Plain-text sources of documents ::
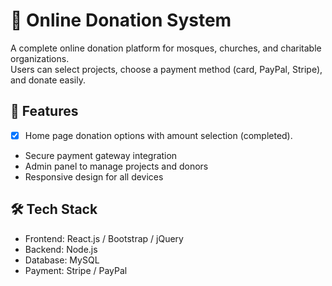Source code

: # 🏦 Online Donation System

A complete online donation platform for mosques, churches, and charitable organizations.  
Users can select projects, choose a payment method (card, PayPal, Stripe), and donate easily.

## 🚀 Features

- [x] Home page donation options with amount selection (completed).
- Secure payment gateway integration
- Admin panel to manage projects and donors
- Responsive design for all devices

## 🛠️ Tech Stack

- Frontend: React.js / Bootstrap / jQuery
- Backend: Node.js
- Database: MySQL
- Payment: Stripe / PayPal
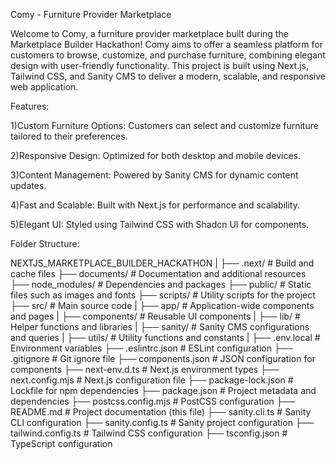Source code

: Comy - Furniture Provider Marketplace

Welcome to Comy, a furniture provider marketplace built during the Marketplace Builder Hackathon! Comy aims to offer a seamless platform for customers to browse, customize, and purchase furniture, combining elegant design with user-friendly functionality. This project is built using Next.js, Tailwind CSS, and Sanity CMS to deliver a modern, scalable, and responsive web application.




Features:

1)Custom Furniture Options: Customers can select and customize furniture tailored to their preferences.

2)Responsive Design: Optimized for both desktop and mobile devices.

3)Content Management: Powered by Sanity CMS for dynamic content updates.

4)Fast and Scalable: Built with Next.js for performance and scalability.

5)Elegant UI: Styled using Tailwind CSS with Shadcn UI for components.




Folder Structure:

NEXTJS_MARKETPLACE_BUILDER_HACKATHON
|
├── .next/                   # Build and cache files
├── documents/               # Documentation and additional resources
├── node_modules/            # Dependencies and packages
├── public/                  # Static files such as images and fonts
├── scripts/                 # Utility scripts for the project
├── src/                     # Main source code
|   ├── app/                 # Application-wide components and pages
|   ├── components/          # Reusable UI components
|   ├── lib/                 # Helper functions and libraries
|   ├── sanity/              # Sanity CMS configurations and queries
|   ├── utils/               # Utility functions and constants
|
├── .env.local               # Environment variables
├── .eslintrc.json           # ESLint configuration
├── .gitignore               # Git ignore file
├── components.json          # JSON configuration for components
├── next-env.d.ts            # Next.js environment types
├── next.config.mjs          # Next.js configuration file
├── package-lock.json        # Lockfile for npm dependencies
├── package.json             # Project metadata and dependencies
├── postcss.config.mjs       # PostCSS configuration
├── README.md                # Project documentation (this file)
├── sanity.cli.ts            # Sanity CLI configuration
├── sanity.config.ts         # Sanity project configuration
├── tailwind.config.ts       # Tailwind CSS configuration
├── tsconfig.json            # TypeScript configuration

DIRECTIONS FOR THIS TASK ::
Copy the source text of every record above word for word, without the pictures.

RESULT OF THE EXERCISE ::
Source code

: # 🏦 Online Donation System

A complete online donation platform for mosques, churches, and charitable organizations.  
Users can select projects, choose a payment method (card, PayPal, Stripe), and donate easily.

## 🚀 Features

- [x] Home page donation options with amount selection (completed).
- Secure payment gateway integration
- Admin panel to manage projects and donors
- Responsive design for all devices

## 🛠️ Tech Stack

- Frontend: React.js / Bootstrap / jQuery
- Backend: Node.js
- Database: MySQL
- Payment: Stripe / PayPal
Source code

: Comy - Furniture Provider Marketplace

Welcome to Comy, a furniture provider marketplace built during the Marketplace Builder Hackathon! Comy aims to offer a seamless platform for customers to browse, customize, and purchase furniture, combining elegant design with user-friendly functionality. This project is built using Next.js, Tailwind CSS, and Sanity CMS to deliver a modern, scalable, and responsive web application.




Features:

1)Custom Furniture Options: Customers can select and customize furniture tailored to their preferences.

2)Responsive Design: Optimized for both desktop and mobile devices.

3)Content Management: Powered by Sanity CMS for dynamic content updates.

4)Fast and Scalable: Built with Next.js for performance and scalability.

5)Elegant UI: Styled using Tailwind CSS with Shadcn UI for components.




Folder Structure:

NEXTJS_MARKETPLACE_BUILDER_HACKATHON
|
├── .next/                   # Build and cache files
├── documents/               # Documentation and additional resources
├── node_modules/            # Dependencies and packages
├── public/                  # Static files such as images and fonts
├── scripts/                 # Utility scripts for the project
├── src/                     # Main source code
|   ├── app/                 # Application-wide components and pages
|   ├── components/          # Reusable UI components
|   ├── lib/                 # Helper functions and libraries
|   ├── sanity/              # Sanity CMS configurations and queries
|   ├── utils/               # Utility functions and constants
|
├── .env.local               # Environment variables
├── .eslintrc.json           # ESLint configuration
├── .gitignore               # Git ignore file
├── components.json          # JSON configuration for components
├── next-env.d.ts            # Next.js environment types
├── next.config.mjs          # Next.js configuration file
├── package-lock.json        # Lockfile for npm dependencies
├── package.json             # Project metadata and dependencies
├── postcss.config.mjs       # PostCSS configuration
├── README.md                # Project documentation (this file)
├── sanity.cli.ts            # Sanity CLI configuration
├── sanity.config.ts         # Sanity project configuration
├── tailwind.config.ts       # Tailwind CSS configuration
├── tsconfig.json            # TypeScript configuration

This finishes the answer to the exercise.